Some of the (methane) plumes EMIT detected are among the considerably enormous ever seen ā unlike anything that has ever been observed from space, said Andrew Thorpe, a JPL research technologist overseeing the methane studies.
Methane, which is derived from decaying organic matter and forms a significant component of natural gas used in power generation, contributes a small proportion of human-induced greenhouse gas emissions. However, it possesses approximately 80 times more heat-trapping capacity than carbon dioxide.
While methane emissions are linked to carbon dioxide emissions, which can remain in the atmosphere for centuries, methane tends to persist for only about a decade.

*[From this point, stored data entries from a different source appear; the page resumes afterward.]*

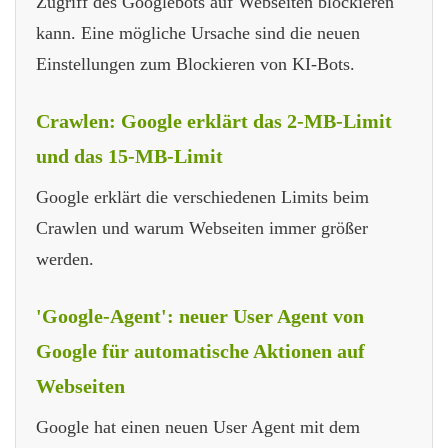
Zugriff des Googlebots auf Webseiten blockieren
kann. Eine mögliche Ursache sind die neuen
Einstellungen zum Blockieren von KI-Bots.
Crawlen: Google erklärt das 2-MB-Limit
und das 15-MB-Limit
Google erklärt die verschiedenen Limits beim
Crawlen und warum Webseiten immer größer
werden.
'Google-Agent': neuer User Agent von
Google für automatische Aktionen auf
Webseiten
Google hat einen neuen User Agent mit dem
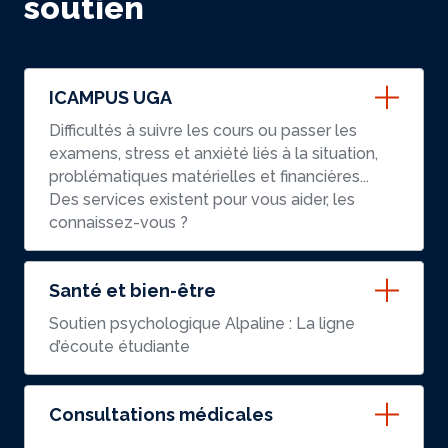
soutien
ICAMPUS UGA
Difficultés à suivre les cours ou passer les
examens, stress et anxiété liés à la situation,
problématiques matérielles et financières...
Des services existent pour vous aider, les
connaissez-vous ?
Santé et bien-être
Soutien psychologique Alpaline : La ligne
d’écoute étudiante
Consultations médicales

Consequently, decreasing methane emissions can have a more immediate impact on global warming.
On Tuesday, JPL displayed examples of methane super-emitters captured through recent imaging. These examples included a cluster of twelve plumes emanating from oil and gas infrastructure in Turkmenistan, with some of the plumes extending over twenty miles (thirty-two km).
Scientists calculate the Turkmenistan plumes thoroughly spew methane for 111,000 pounds (50,400 kilograms) per hour, challenging the peak cycle from the 2015 Aliso Canyon gas field blowout near Los Angeles that ranks as one of the biggest accidental methane releases in U.S. record.
Two additional vast emitters were an oilfield in New Mexico, and a waste-processing complex in Iran, emitting nearly sixty thousand pounds (29,000 kg) of methane per hour. JPL officials said neither was formerly familiar to scientists.
EMIT, one of twenty-five Earth science devices in its way could potentially reveal hundreds of methane super-emitters before its year-long mission ends, NASA notified.